Trauma Masa Kecil Korban Bully di Balik Kamuflase MUA Dea Lipa
Table of content:
Pria bernama Deni Apriadi Rahman, atau lebih dikenal sebagai Dea Lipa, mencuri perhatian publik dengan penampilannya yang feminin. Perjalanan hidupnya yang unik dan penuh tantangan mengungkapkan sisi lain dari sosok yang kini viral dengan julukan “Sister Hong Lombok”.
Deni, seorang seniman, berbagi kisah masa lalunya yang penuh liku setelah menjadi berita hangat karena penampilan serta gaya hidupnya. Meskipun dihubungkan dengan skandal seksual yang melibatkan sosok lain, Deni menegaskan bahwa niatnya bukan untuk menipu atau menyakiti orang lain.
Sejak kecil, Deni sudah menghadapi berbagai rintangan. Ia tumbuh di lingkungan keluarga yang tidak utuh, sering menjadi sasaran perundungan, dan hidup dengan keterbatasan pendengaran yang diwarisi.
Kehidupan Awal yang Penuh Tantangan dan Rintangan
Deni lahir dalam keluarga yang mengalami masalah, sehingga ia dibesarkan oleh neneknya. Kedua orang tuanya yang bekerja sebagai Pekerja Migran Indonesia (PMI) meninggalkan dia dalam pengasuhan neneknya sejak usia dini.
Kehidupan Deni tidaklah mudah. Ia mengidap gangguan pendengaran sejak lahir yang semakin parah lantaran kecelakaan yang dialaminya saat anak. Hal ini membuatnya semakin terasing di lingkungan sosialnya.
Selama masa sekolah, Deni tidak hanya berjuang dengan keterbatasannya, tetapi juga harus menghadapi perundungan dari teman-temannya. Hal ini membuatnya merasa tertekan dan minder, terutama setelah kehilangan nenek yang ia cintai saat duduk di bangku sekolah dasar.
Dari Keterbatasan Menuju Kebangkitan dan Kepercayaan Diri
Meskipun dihadapkan pada banyak tantangan, Deni tidak menyerah untuk mengejar cita-citanya. Ia mulai mempelajari keterampilan sebagai penata rias melalui video di YouTube, sehingga menumbuhkan passion dalam bidang seni rias.
Pekerjaan sebagai Make Up Artist (MUA) menjadi penopang hidupnya serta sarana untuk mengekspresikan diri.
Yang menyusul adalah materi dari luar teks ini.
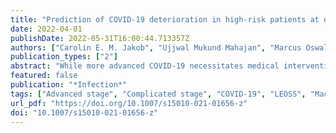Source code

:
 ```yaml
---
title: "Prediction of COVID-19 deterioration in high-risk patients at diagnosis: an early warning score for advanced COVID-19 developed by machine learning"
date: 2022-04-01
publishDate: 2022-05-31T16:00:44.713357Z
authors: ["Carolin E. M. Jakob", "Ujjwal Mukund Mahajan", "Marcus Oswald", "Melanie Stecher", "Maximilian Schons", "Julia Mayerle", "Siegbert Rieg", "Mathias Pletz", "Uta Merle", "Kai Wille", "Stefan Borgmann", "Christoph D. Spinner", "Sebastian Dolff", "Clemens Scherer", "Lisa Pilgram", "Maria Rüthrich", "Frank Hanses", "Martin Hower", "Richard Strauß", "Steffen Massberg", "Ahmet Görkem Er", "Norma Jung", "Jörg Janne Vehreschild", "Hans Stubbe", "Lukas Tometten", "Rainer König", "Lukas Tometten", "Siegbert Rieg", "Uta Merle", "Kai Wille", "Stefan Borgmann", "Christoph Spinner", "Sebastian Dolff", "Maria Madeleine Rüthrich", "Frank Hanses", "Martin Hower", "Richard Strauß", "Murat Akova", "Norma Jung", "Michael von Bergwelt-Baildon", "Maria Vehreschild", "Beate Grüner", "Martina Haselberger", "Nora Isberner", "Christiane Piepel", "Kerstin Hellwig", "Dominic Rauschning", "Lukas Eberwein", "Björn Jensen", "Claudia Raichle", "Gabriele Müller-Jörger", "Sven Stieglitz", "Thomas Kratz", "Christian Degenhardt", "Anette Friedrichs", "Robert Bals", "Susanne Rüger", "Katja With", "Katja Rothfuss", "Siri Goepel", "Jacob Nattermann", "Sabine Jordan", "Jessica Rüddel", "Janina Trauth", "Gernot Beutel", "Ozlem Altuntas Aydin", "Milena Milovanovic", "Michael Doll", "Jörg Janne Vehreschild", "Lisa Pilgram", "Melanie Stecher", "Carolin E. M. Jakob", "Maximilian Schons", "Annika Claßen", "Sandra Fuhrmann", "Susana Nunes de Miranda", "Bernd Franke", "Nick Schulze", "Fabian Prasser", "Martin Lablans", "The LEOSS Study group"]
publication_types: ["2"]
abstract: "While more advanced COVID-19 necessitates medical interventions and hospitalization, patients with mild COVID-19 do not require this. Identifying patients at risk of progressing to advanced COVID-19 might guide treatment decisions, particularly for better prioritizing patients in need for hospitalization."
featured: false
publication: "*Infection*"
tags: ["Advanced stage", "Complicated stage", "COVID-19", "LEOSS", "Machine learning", "Predictive model"]
url_pdf: "https://doi.org/10.1007/s15010-021-01656-z"
doi: "10.1007/s15010-021-01656-z"
---
```


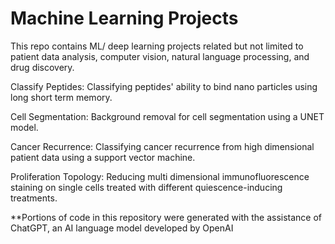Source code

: # Machine Learning Projects
This repo contains ML/ deep learning projects related but not limited to patient data analysis, computer vision, natural language processing, and drug discovery.

Classify Peptides:
  Classifying peptides' ability to bind nano particles using long short term memory.
  
Cell Segmentation:
  Background removal for cell segmentation using a UNET model.

Cancer Recurrence:
  Classifying cancer recurrence from high dimensional patient data using a support vector machine.
  
Proliferation Topology:
  Reducing multi dimensional immunofluorescence staining on single cells treated with different quiescence-inducing treatments.
  
**Portions of code in this repository were generated with the assistance of ChatGPT, an AI language model developed by OpenAI
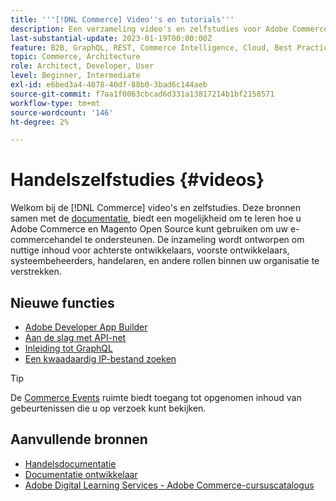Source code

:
 ```yaml
---
title: '''[!DNL Commerce] Video''s en tutorials'''
description: Een verzameling video's en zelfstudies voor Adobe Commerce en Magento Open Source
last-substantial-update: 2023-01-19T00:00:00Z
feature: B2B, GraphQL, REST, Commerce Intelligence, Cloud, Best Practices, API Mesh, App Builder
topic: Commerce, Architecture
role: Architect, Developer, User
level: Beginner, Intermediate
exl-id: e6bed3a4-4078-40df-88b0-3bad6c144aeb
source-git-commit: f7aa1f0063cbcad6d331a13817214b1bf2158571
workflow-type: tm+mt
source-wordcount: '146'
ht-degree: 2%

---
```


# Handelszelfstudies {#videos}

Welkom bij de [!DNL Commerce] video&#39;s en zelfstudies. Deze bronnen samen met de [documentatie](https://experienceleague.adobe.com/docs/commerce.html), biedt een mogelijkheid om te leren hoe u Adobe Commerce en Magento Open Source kunt gebruiken om uw e-commercehandel te ondersteunen. De inzameling wordt ontworpen om nuttige inhoud voor achterste ontwikkelaars, voorste ontwikkelaars, systeembeheerders, handelaren, en andere rollen binnen uw organisatie te verstrekken.

<div id="whats-new-section">

## Nieuwe functies

- [Adobe Developer App Builder](../app-builder/introduction-to-app-builder.md)
- [Aan de slag met API-net](../api-mesh/getting-started-api-mesh.md)
- [Inleiding tot GraphQL](../graphql-rest/intro-graphql.md)
- [Een kwaadaardig IP-bestand zoeken](../new-relic/malicious-ip.md)

</div>
<div id="recs-overview-body-1"></div>
<div id="recs-overview-body-2"></div>
<div id="recs-overview-body-3"></div>
<div id="recs-overview-body-4"></div>
<div id="recs-overview-body-5"></div>
<div id="recs-overview-body-6"></div>

>[!TIP]
>
>De [Commerce Events](https://experienceleague.adobe.com/docs/commerce-events/events/overview.html) ruimte biedt toegang tot opgenomen inhoud van gebeurtenissen die u op verzoek kunt bekijken.

## Aanvullende bronnen

- [Handelsdocumentatie](https://experienceleague.adobe.com/docs/commerce-admin/user-guides/home.html)
- [Documentatie ontwikkelaar](https://developer.adobe.com/commerce)
- [Adobe Digital Learning Services - Adobe Commerce-cursuscatalogus](https://learning.adobe.com/catalog.html?solution=Adobe%20Commerce)
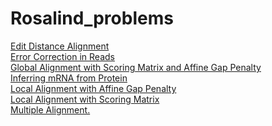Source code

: # Rosalind_problems
<a href="https://github.com/abolfazlmalekahmadi/Rosalind_problems/blob/main/Edit%20Distance%20Alignment.py">Edit Distance Alignment</a>
<br>
<a href="https://github.com/abolfazlmalekahmadi/Rosalind_problems/blob/main/Error%20Correction%20in%20Reads.py
">Error Correction in Reads</a>
<br>
<a href="https://github.com/abolfazlmalekahmadi/Rosalind_problems/blob/main/Global%20Alignment%20with%20Scoring%20Matrix%20and%20Affine%20Gap%20Penalty.py
">Global Alignment with Scoring Matrix and Affine Gap Penalty</a>
<br>
<a href="https://github.com/abolfazlmalekahmadi/Rosalind_problems/blob/main/Inferring%20mRNA%20from%20Protein.py
">Inferring mRNA from Protein</a>
<br>
<a href="https://github.com/abolfazlmalekahmadi/Rosalind_problems/blob/main/Local%20Alignment%20with%20Affine%20Gap%20Penalty.py
">Local Alignment with Affine Gap Penalty</a>
<br>
<a href="https://github.com/abolfazlmalekahmadi/Rosalind_problems/blob/main/Local%20Alignment%20with%20Scoring%20Matrix.py
">Local Alignment with Scoring Matrix</a>
<br>
<a href="https://github.com/abolfazlmalekahmadi/Rosalind_problems/blob/main/Multiple%20Alignment.py
">Multiple Alignment.</a>
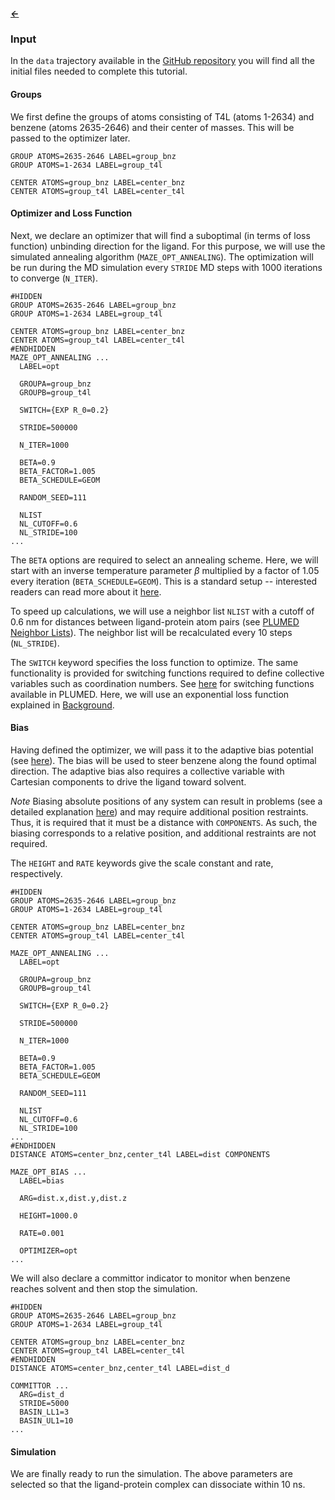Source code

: ##### [&larr;](NAVIGATION.md)

### Input

In the `data` trajectory available in the [GitHub repository](https://github.com/jakryd/plumed2-maze-tutorial) you will find all the initial files needed to complete this tutorial.

#### Groups

We first define the groups of atoms consisting of T4L (atoms 1-2634) and benzene (atoms 2635-2646) and their center of masses. This will be passed to the optimizer later. 

```plumed
GROUP ATOMS=2635-2646 LABEL=group_bnz
GROUP ATOMS=1-2634 LABEL=group_t4l

CENTER ATOMS=group_bnz LABEL=center_bnz
CENTER ATOMS=group_t4l LABEL=center_t4l
```

#### Optimizer and Loss Function

Next, we declare an optimizer that will find a suboptimal (in terms of loss function) unbinding direction for the ligand. For this purpose, we will use the simulated annealing algorithm (`MAZE_OPT_ANNEALING`). The optimization will be run during the MD simulation every `STRIDE` MD steps with 1000 iterations to converge (`N_ITER`).

```plumed
#HIDDEN
GROUP ATOMS=2635-2646 LABEL=group_bnz
GROUP ATOMS=1-2634 LABEL=group_t4l

CENTER ATOMS=group_bnz LABEL=center_bnz
CENTER ATOMS=group_t4l LABEL=center_t4l
#ENDHIDDEN
MAZE_OPT_ANNEALING ...
  LABEL=opt

  GROUPA=group_bnz
  GROUPB=group_t4l

  SWITCH={EXP R_0=0.2}

  STRIDE=500000

  N_ITER=1000

  BETA=0.9
  BETA_FACTOR=1.005
  BETA_SCHEDULE=GEOM

  RANDOM_SEED=111
  
  NLIST
  NL_CUTOFF=0.6
  NL_STRIDE=100
...
```

The `BETA` options are required to select an annealing scheme. Here, we will start with an inverse temperature parameter $\beta$ multiplied by a factor of 1.05 every iteration (`BETA_SCHEDULE=GEOM`). This is a standard setup -- interested readers can read more about it [here]([sss](https://en.wikipedia.org/wiki/Simulated_annealing)).

To speed up calculations, we will use a neighbor list `NLIST` with a cutoff of 0.6 nm for distances between ligand-protein atom pairs (see [PLUMED Neighbor Lists](https://www.plumed.org/doc-v2.9/user-doc/html/_neighbour.html)). The neighbor list will be recalculated every 10 steps (`NL_STRIDE`).

The `SWITCH` keyword specifies the loss function to optimize. The same functionality is provided for switching functions required to define collective variables such as coordination numbers. See [here](https://www.plumed.org/doc-v2.9/user-doc/html/switchingfunction.html) for switching functions available in PLUMED. Here, we will use an exponential loss function explained in [Background](background.md).

#### Bias

Having defined the optimizer, we will pass it to the adaptive bias potential (see [here](background.md#adaptive-biasing)). The bias will be used to steer benzene along the found optimal direction. The adaptive bias also requires a collective variable with Cartesian components to drive the ligand toward solvent. 

*Note* Biasing absolute positions of any system can result in problems (see a detailed explanation [here](https://www.plumed.org/doc-v2.9/user-doc/html/_p_o_s_i_t_i_o_n.html)) and may require additional position restraints. Thus, it is required that it must be a distance with `COMPONENTS`. As such, the biasing corresponds to a relative position, and additional restraints are not required. 

The `HEIGHT` and `RATE` keywords give the scale constant and rate, respectively.

```plumed
#HIDDEN
GROUP ATOMS=2635-2646 LABEL=group_bnz
GROUP ATOMS=1-2634 LABEL=group_t4l

CENTER ATOMS=group_bnz LABEL=center_bnz
CENTER ATOMS=group_t4l LABEL=center_t4l

MAZE_OPT_ANNEALING ...
  LABEL=opt

  GROUPA=group_bnz
  GROUPB=group_t4l

  SWITCH={EXP R_0=0.2}

  STRIDE=500000

  N_ITER=1000

  BETA=0.9
  BETA_FACTOR=1.005
  BETA_SCHEDULE=GEOM

  RANDOM_SEED=111
  
  NLIST
  NL_CUTOFF=0.6
  NL_STRIDE=100
...
#ENDHIDDEN
DISTANCE ATOMS=center_bnz,center_t4l LABEL=dist COMPONENTS

MAZE_OPT_BIAS ...
  LABEL=bias

  ARG=dist.x,dist.y,dist.z

  HEIGHT=1000.0

  RATE=0.001

  OPTIMIZER=opt
...
```

We will also declare a committor indicator to monitor when benzene reaches solvent and then stop the simulation.

```plumed
#HIDDEN
GROUP ATOMS=2635-2646 LABEL=group_bnz
GROUP ATOMS=1-2634 LABEL=group_t4l

CENTER ATOMS=group_bnz LABEL=center_bnz
CENTER ATOMS=group_t4l LABEL=center_t4l
#ENDHIDDEN
DISTANCE ATOMS=center_bnz,center_t4l LABEL=dist_d

COMMITTOR ...
  ARG=dist_d
  STRIDE=5000
  BASIN_LL1=3
  BASIN_UL1=10
...
```

#### Simulation

We are finally ready to run the simulation. The above parameters are selected so that the ligand-protein complex can dissociate within 10 ns.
Bagi Deni, dunia rias merupakan tempat kebebasan yang membantunya mendapatkan kepercayaan diri.
Dia mengungkapkan, “Melalui pekerjaan ini, saya tidak hanya bisa memenuhi kebutuhan hidup, tetapi juga meraih kebanggaan dari apa yang saya kerjakan.” Pengalaman ini memungkinkan Deni untuk berdiri di atas kaki sendiri dan meneruskan hidup meski dengan segala keterbatasannya.
Pemahaman dan Tanggapan terhadap Identitas Diri
Salah satu aspek menarik dari perjalanan Deni adalah pandangannya tentang penampilan. Deni mengakui bahwa ia pernah mengenakan hijab, yang baginya melambangkan kecantikan dan kehormatan.
Ia menjelaskan, “Jilbab bagi saya bukan hanya penutup kepala, tetapi simbol dari kelembutan dan keanggunan.” Pendapat ini menunjukkan betapa dalamnya Deni memaknai identitas dan perannya dalam masyarakat.
Walaupun terkadang menghadapi stigma, Deni berusaha untuk tetap positif dan menghargai diri sendiri. Ia percaya bahwa setiap orang memiliki hak untuk berekspresi, termasuk dalam cara berpakaian.